# Task description
Express the data from the line containing "Output key: every" through the line containing "dist [-0.003478, -0.000231]" as a two-column CSV with columns text and answer, one row for each text and its answer, each in a single quoted field with line breaks turned into spaces. Leave the pictures out.

━━ Material for the task

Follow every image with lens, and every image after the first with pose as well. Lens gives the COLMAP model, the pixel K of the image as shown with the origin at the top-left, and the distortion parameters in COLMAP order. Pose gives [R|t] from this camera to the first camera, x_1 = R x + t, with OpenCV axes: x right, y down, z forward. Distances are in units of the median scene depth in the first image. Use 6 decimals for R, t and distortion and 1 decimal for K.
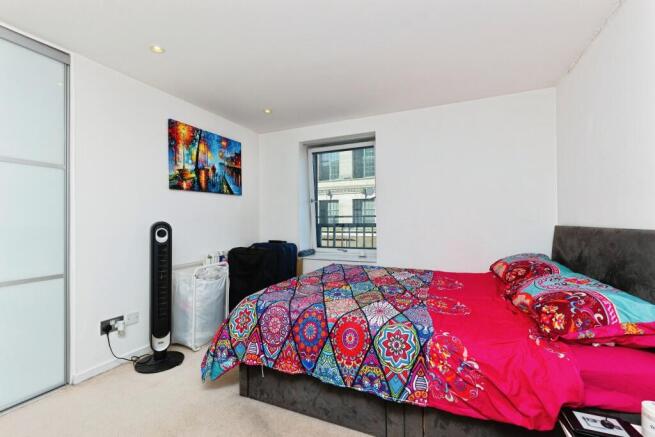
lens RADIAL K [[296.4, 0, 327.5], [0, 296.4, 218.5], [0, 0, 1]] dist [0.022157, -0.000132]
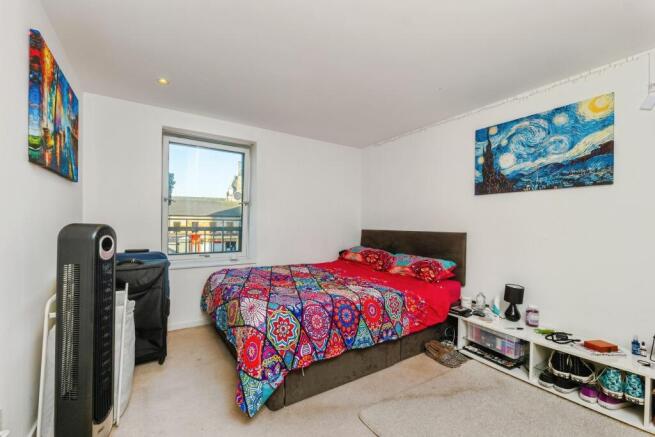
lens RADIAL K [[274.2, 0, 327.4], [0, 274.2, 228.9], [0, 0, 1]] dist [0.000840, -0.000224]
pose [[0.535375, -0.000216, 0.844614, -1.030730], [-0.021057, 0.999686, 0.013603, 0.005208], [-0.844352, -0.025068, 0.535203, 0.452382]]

━━━━
━━ Material for the task

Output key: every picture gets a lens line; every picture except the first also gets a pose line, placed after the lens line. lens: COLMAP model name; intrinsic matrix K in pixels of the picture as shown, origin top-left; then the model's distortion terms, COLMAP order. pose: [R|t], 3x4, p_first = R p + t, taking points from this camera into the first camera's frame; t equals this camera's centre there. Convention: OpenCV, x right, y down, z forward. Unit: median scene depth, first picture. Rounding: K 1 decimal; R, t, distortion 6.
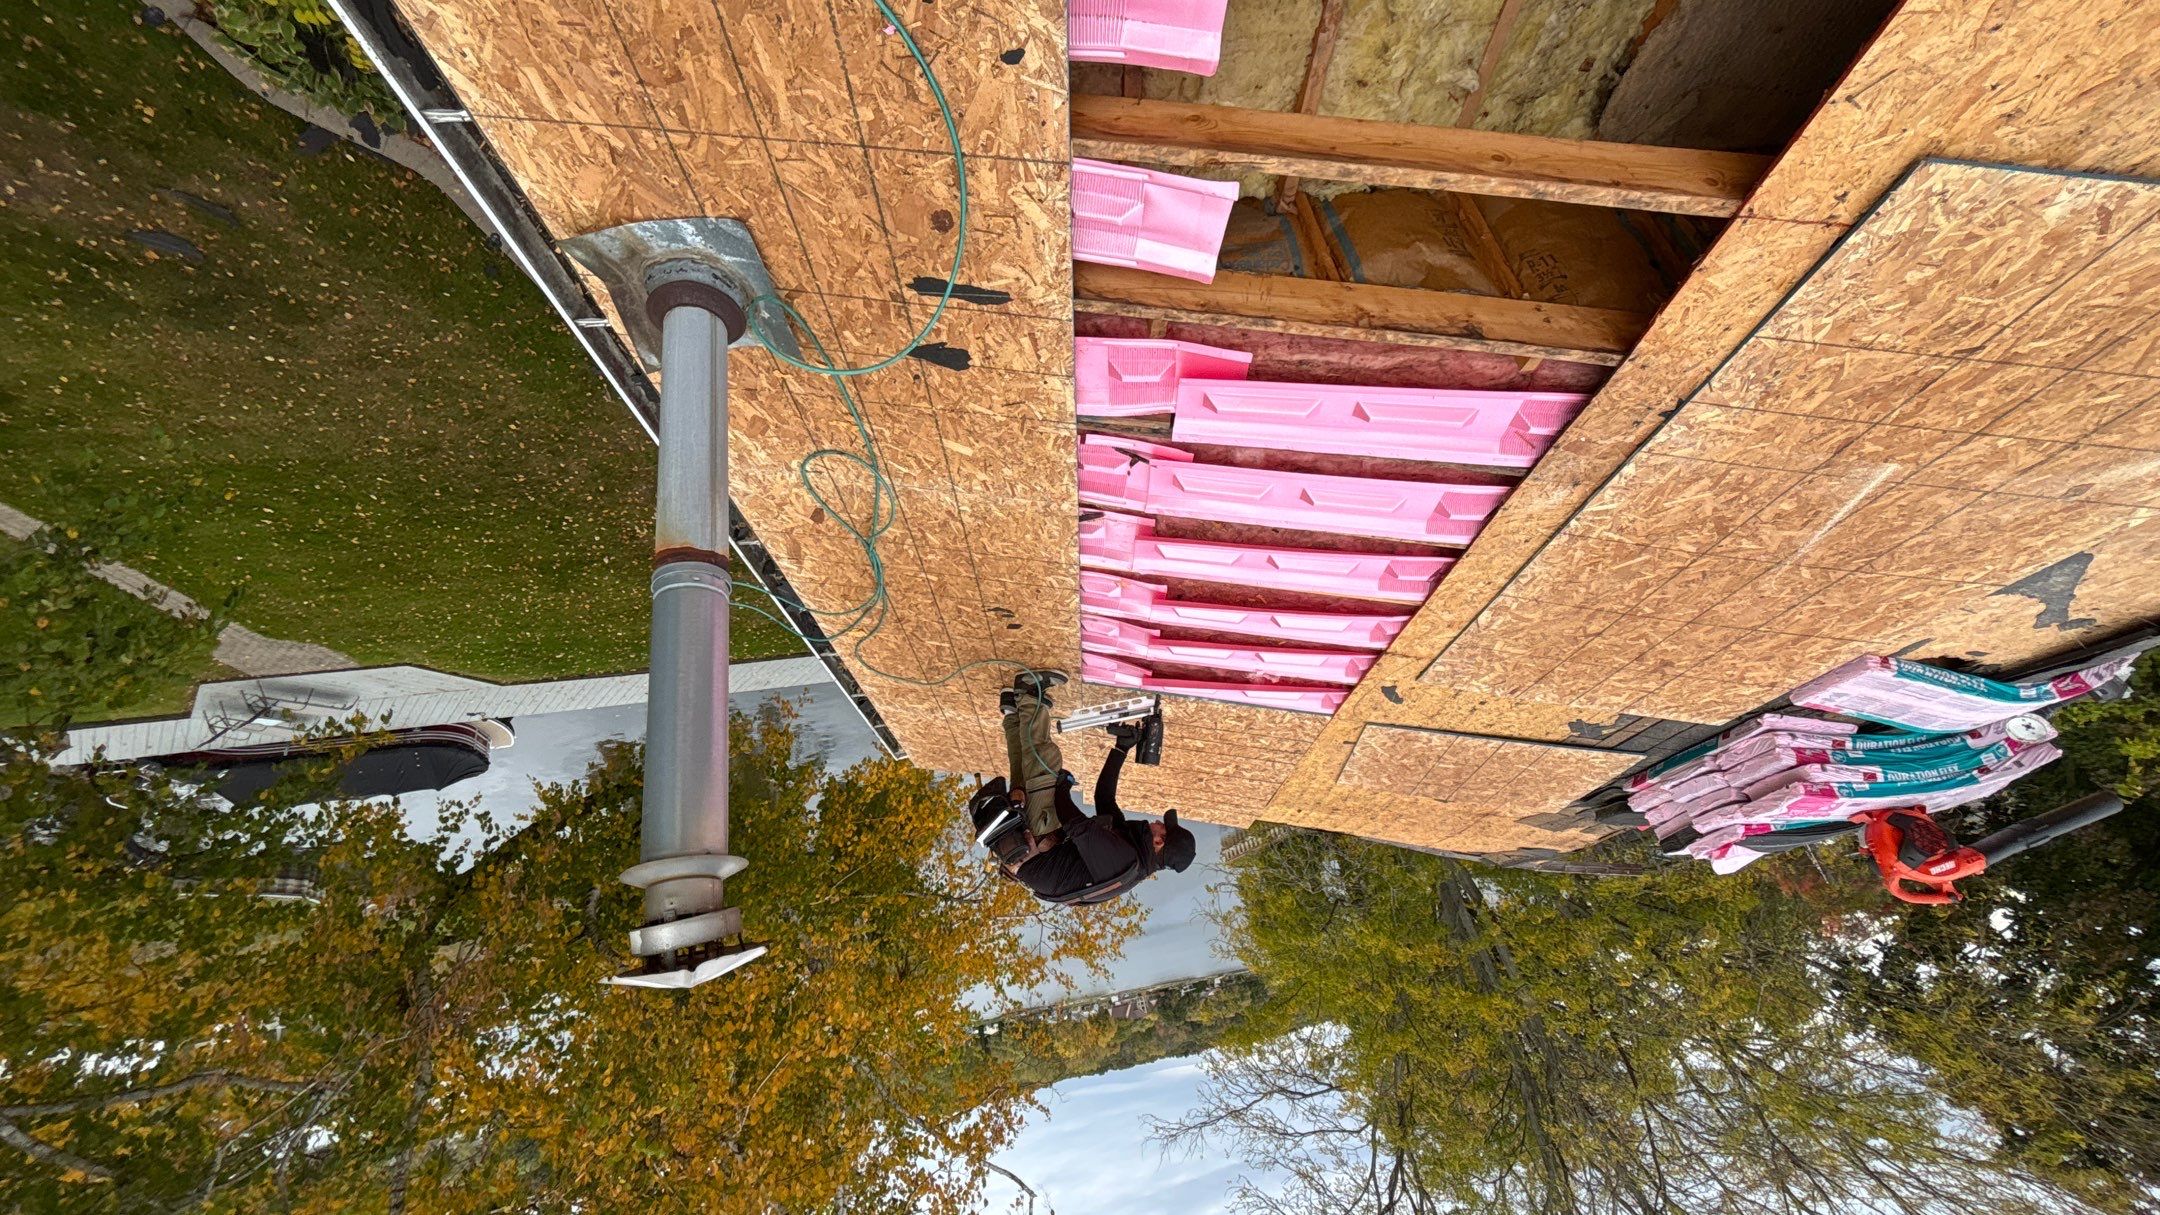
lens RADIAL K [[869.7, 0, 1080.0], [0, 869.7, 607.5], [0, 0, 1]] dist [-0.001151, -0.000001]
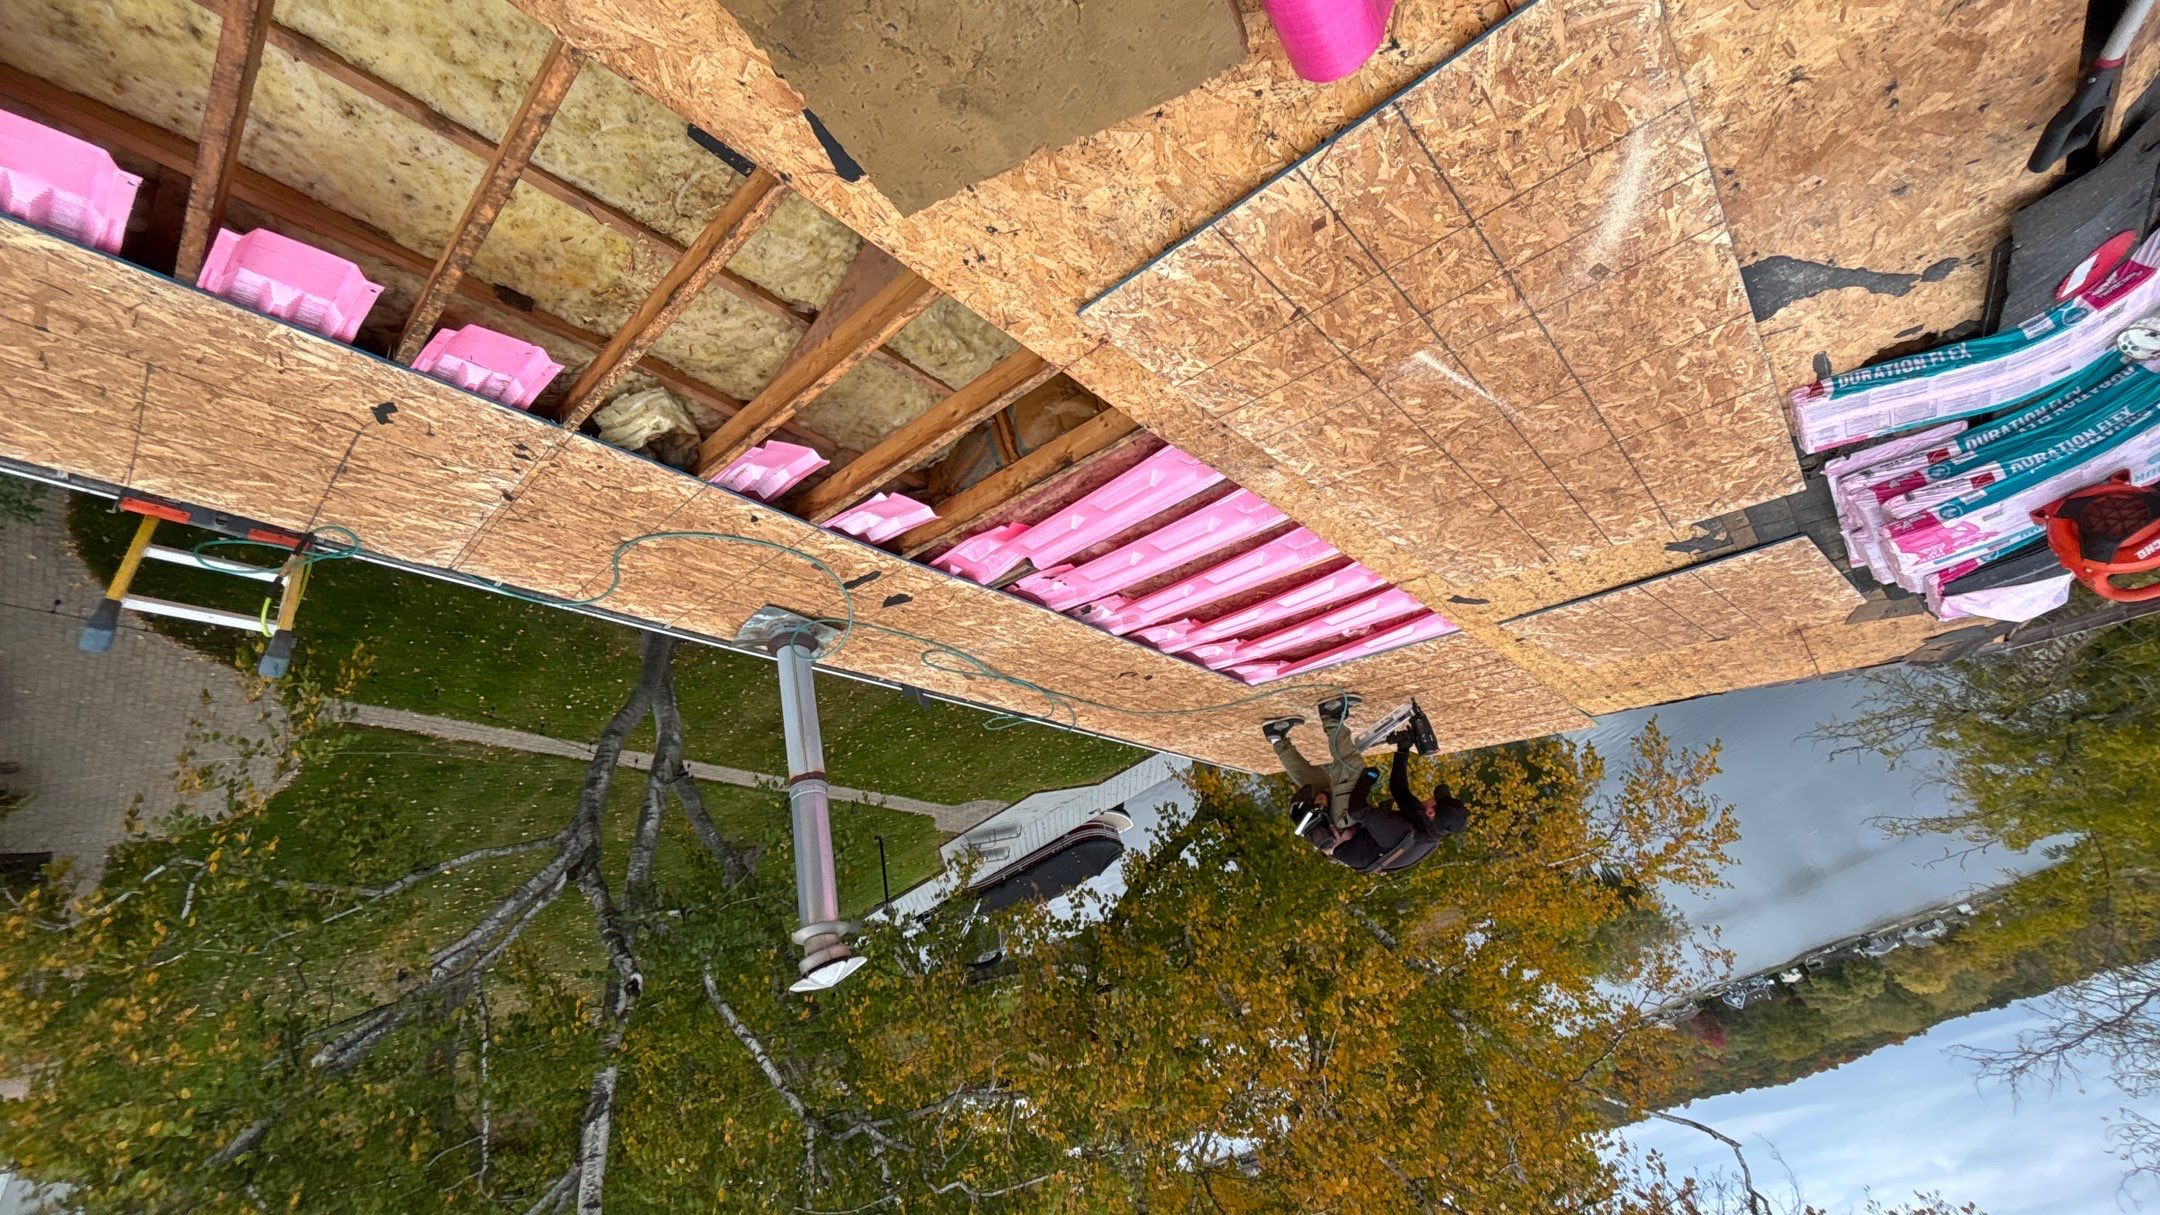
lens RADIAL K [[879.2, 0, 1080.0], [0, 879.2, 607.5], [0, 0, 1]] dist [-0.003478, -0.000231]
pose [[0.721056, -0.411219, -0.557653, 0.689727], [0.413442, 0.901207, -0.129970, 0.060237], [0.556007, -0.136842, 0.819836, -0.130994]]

━━━━

# Exercise output
text,answer
"Output key: every picture gets a lens line; every picture except the first also gets a pose line, placed after the lens line. lens: COLMAP model name; intrinsic matrix K in pixels of the picture as shown, origin top-left; then the model's distortion terms, COLMAP order. pose: [R|t], 3x4, p_first = R p + t, taking points from this camera into the first camera's frame; t equals this camera's centre there. Convention: OpenCV, x right, y down, z forward. Unit: median scene depth, first picture. Rounding: K 1 decimal; R, t, distortion 6.","lens RADIAL K [[869.7, 0, 1080.0], [0, 869.7, 607.5], [0, 0, 1]] dist [-0.001151, -0.000001] lens RADIAL K [[879.2, 0, 1080.0], [0, 879.2, 607.5], [0, 0, 1]] dist [-0.003478, -0.000231]"